Patience allows us to be strengthened and be blessed by God:  

  • Rest in the Lord, and wait patiently for Him. (Psalms 37:7);
  • I waited patiently for the Lord; and He inclined to me, and heard my cry (Psalms 40:1);
  • Now may the Lord direct your hearts into the love of God and into the patience of Christ (2 Thessalonians 3:5);
  • And we desire that each one of you show the same diligence to the full assurance of hope until the end, that you do not become sluggish, but imitate those who through faith and patience inherit the promises (Hebrews 6:12).

Patience is pleasing to God:  

  • The end of a thing is better than its beginning; the patient in spirit is better than the proud in spirit (Ecclesiastes 7:8);
  • My brethren, take the prophets, who spoke in the name of the Lord, as an example of suffering and patience (James 5:10);
  • I know your works, your labor, your patience, and that you cannot bear those who are evil.

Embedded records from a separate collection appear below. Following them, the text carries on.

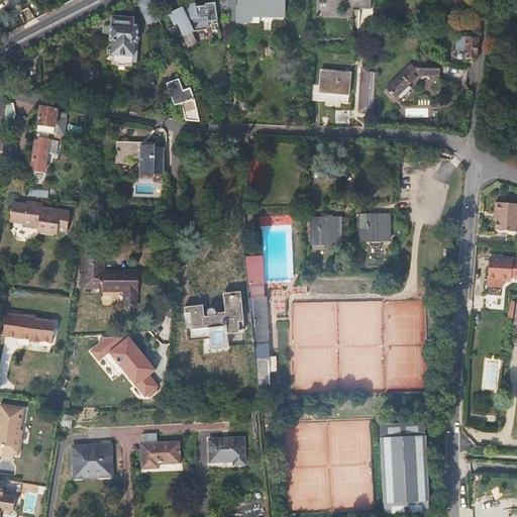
[(160,20),(156,10),(150,0),(139,0),(137,1),(147,25),(160,20)]
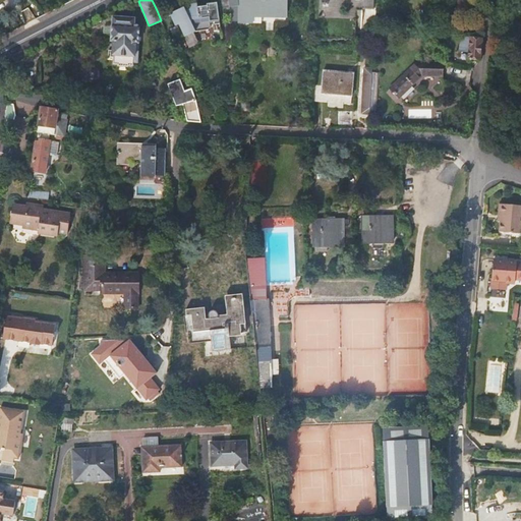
[(167,0),(152,0),(157,10),(170,4),(167,0)]
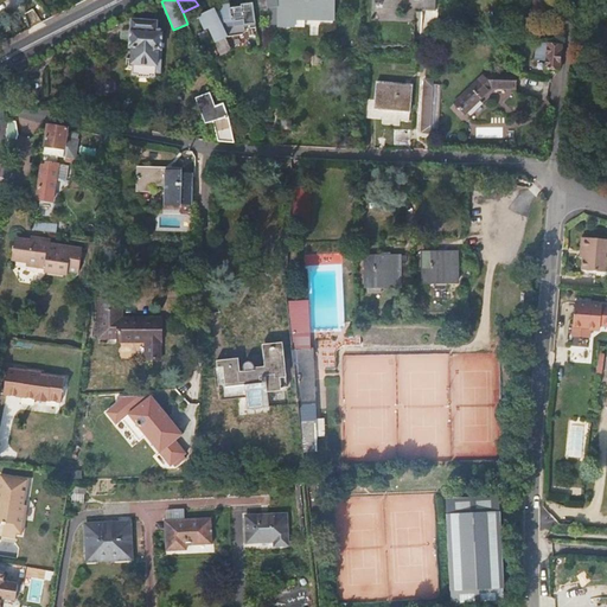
[(267,0),(268,7),(267,24),(293,25),(294,19),(334,19),(334,0),(281,0),(276,0),(267,0)]
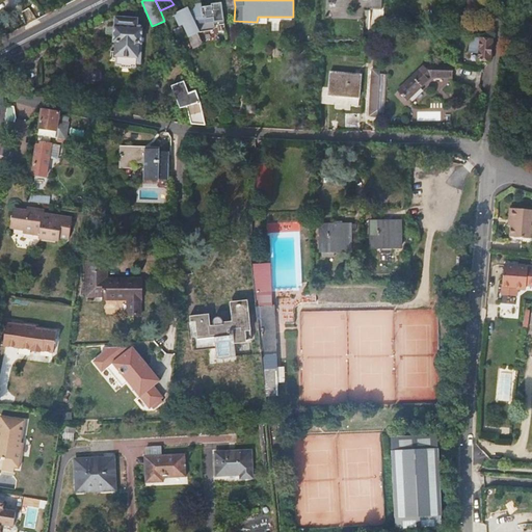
[(372,0),(372,9),(381,10),(381,0),(372,0)]
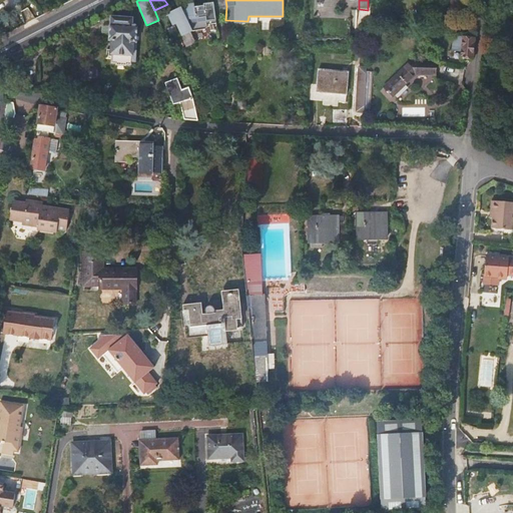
[(181,7),(167,14),(173,26),(177,24),(183,36),(192,31),(205,29),(207,27),(207,24),(216,23),(213,4),(194,6),(194,3),(187,4),(187,9),(182,11),(181,7)]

And you have tested those who say they are apostles and are not, and have found them liars; and you have persevered and have patience, and have labored for My name’s sake and have not become weary (Revelation 2:2-3).

As we clearly see, patience is a virtue from God. Like all the other aspects of the fruit of the Spirit, patience is yet another indicator of our relationship with God. 

We must listen, obey Him, and at times give up our own personal desires and opinions in order to wait for His direction. Unfortunately, lack of patience has led to many situations where poor decisions have been made and injustices have taken place. It is therefore essential that we cooperate with the Spirit as He develops patience within us, because the virtue of having patience can save us from the inevitable grief that comes when we refuse to wait for His direction.   

In conclusion, patience is commonly defined as “the capacity to accept or tolerate delay, trouble, or suffering without getting angry or upset.” Patience, sometimes referred to as longsuffering, originates from God, and is part of the fruit of the Spirit. It is a product of self-control and a part of godliness, which was demonstrated to us by Christ. Patience is an important part of helping us grow and become stronger in our faith during trials. Our patience pleases God and results in His blessing. Finally, lack of patience demonstrates ungodly thinking that is without God’s protection and knowledge and leads to injustices and unmerciful treatment of others. 

The greater the blessing God has for us, the more patience He requires. This means we have a choice. We can either learn how to be patient and see what God will do in our life, or we can work it out ourselves and watch it turn into disaster. What will you choose?

Remember that the wisest action is to patiently trust in God, wait, and watch to see what He will do; and as we let the Spirit produce patience in us, He makes us more like Christ.